E conomic experts have cautioned that the approval of the ₦54.99 trillion 2025 Appropriation Bill by the National Assembly may drive inflation higher, urging fiscal and monetary authorities to prepare for its potential impact.
The budget, which includes ₦14.32 trillion for debt servicing and ₦13.64 trillion for recurrent expenditure, was passed on Thursday, marking a significant increase from earlier proposals.
Speaking on the development, Chief Economist at SPM Professionals, Paul Alaje, warned that the expansionary nature of the budget could fuel inflationary pressures, especially if fully implemented.
"The government is aiming to reduce inflation to 15 percent, yet it plans to increase spending significantly. There are trade-offs in economics—more spending often leads to inflation. Additionally, financing this budget remains a challenge, as revenue sources may not be sufficient," Alaje stated.
He further noted that while efforts have been made to reduce the debt service-to-revenue ratio from 98 percent to 67 percent, the new budget could push borrowing levels higher.
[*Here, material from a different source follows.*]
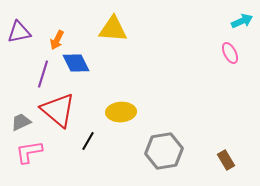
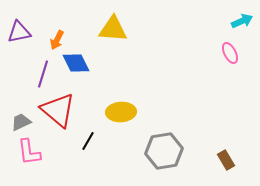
pink L-shape: rotated 88 degrees counterclockwise
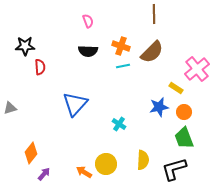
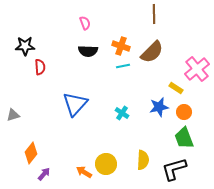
pink semicircle: moved 3 px left, 2 px down
gray triangle: moved 3 px right, 7 px down
cyan cross: moved 3 px right, 11 px up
Similarly, Dr. Joseph Ogebe, Head of Research at the Nigerian Economic Summit Group, emphasized the need for private sector collaboration to ensure effective budget implementation.
"This is the largest budget in Nigeria's history. While increased capital allocation signals a commitment to infrastructure development, successful execution requires private sector involvement. Addressing fiscal efficiency, supporting social interventions, and developing critical infrastructure will be key to ensuring economic growth," Ogebe explained.
As Nigeria navigates economic uncertainties, experts stress the importance of balancing spending with fiscal responsibility to mitigate inflation risks and sustain long-term economic stability.